Heather McGuigan was a perfect Princess Fiona, never missing a high-pitched note and never letting her male counterpart steal the spotlight when they had a scene together. The two are balanced in such a way that makes you see them as a pair from the moment they share their first scene together.
The only thing that took me out of the story was the microphone problems that seem to plague Rainbow Stage at every show I attend. Sometimes, I chalk it up to being there early in the run (like missing cues when I saw the preview of Les Mis last season). But this was the sixth (seventh?) performance of Shrek, and there were still mics too loud and young Shrek’s mic wasn’t turned on at all for his first (and longest) appearance at the beginning of the show. The mixing will always be an issue, thanks to its amphitheatre atmosphere, but it’s no excuse for why cues can’t be followed. It was so noticeable that audience members began chatting about it during the show.

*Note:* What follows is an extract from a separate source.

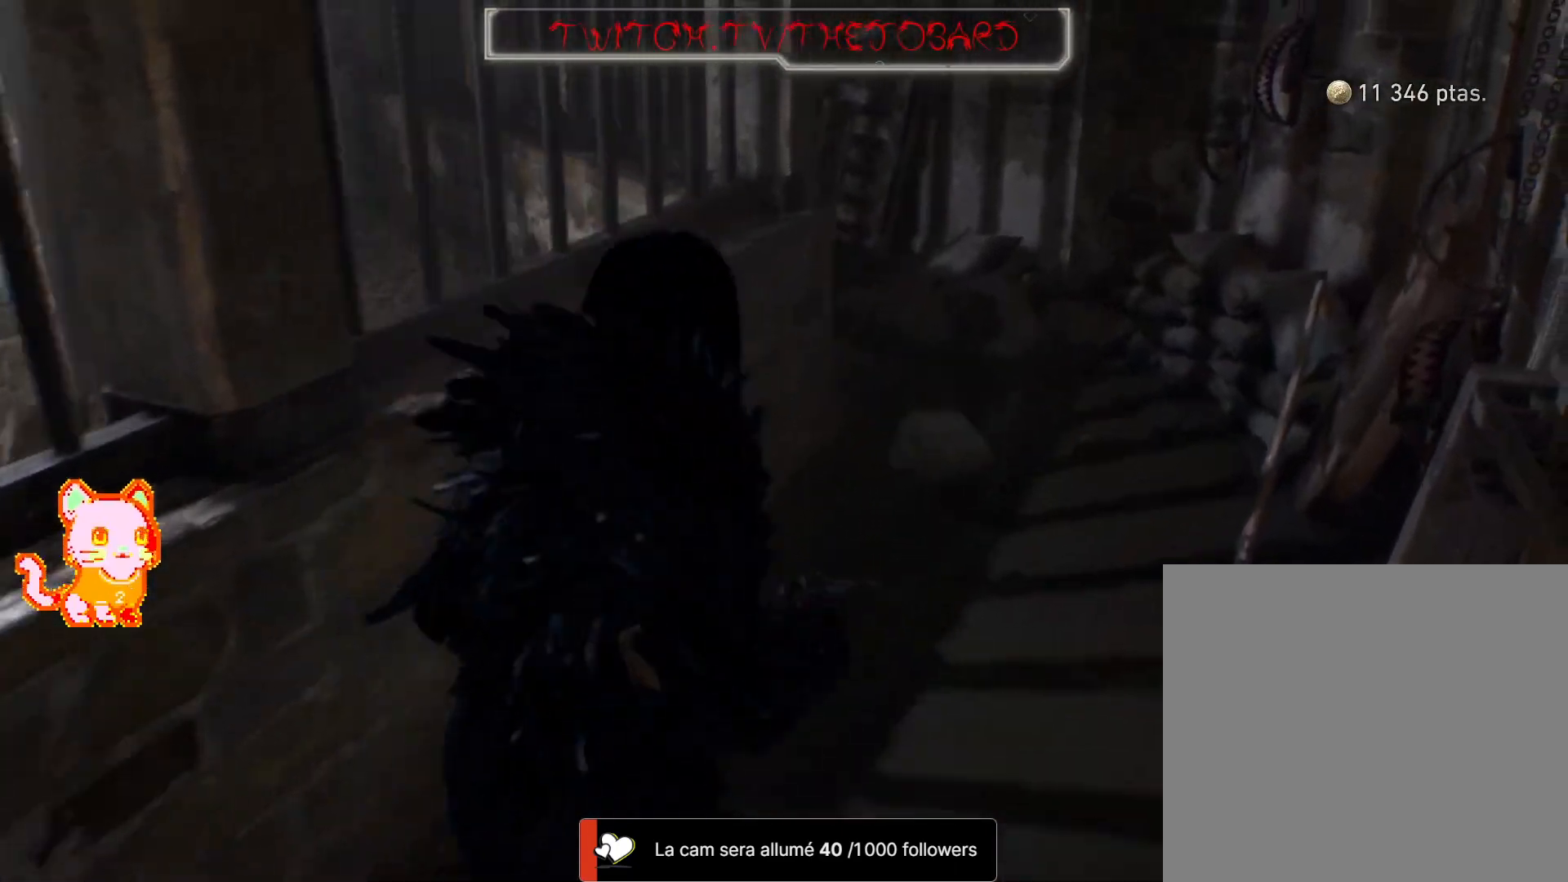
{"buttons": [], "left_stick": "up-right", "right_stick": "center", "events": [[83, "right_stick", "left"], [367, "right_stick", "center"]]}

When a movie (or book or other source) is made into a musical, I have to ask myself whether it was necessary to transfer it onto the stage. When Shrek was made fifteen years ago, the creators must have thought that a movie was the best medium for this story. Did it need to be lengthened and transformed into what it is now?
Ultimately, I wasn’t able to answer that question. I remember seeing Shrek in the theatre, but there were children there that night that may have been experiencing that story for the first time. People there who weren’t expecting the Donkey = ass jokes, and who don’t quote “you cut me real deep, Shrek” on a regular basis. Whether it was necessary or not might be irrelevant, because this show works. The magic of the story is perfect on stage, and the production values weren’t dimmed at all from the Great White Way. Rainbow Stage is certainly living up to their new mantra, “definitely Broadway, uniquely Winnipeg.”
Shrek the Musical runs at Rainbow Stage in Kildonan Park until August 31. You can get tickets at RainbowStage.ca.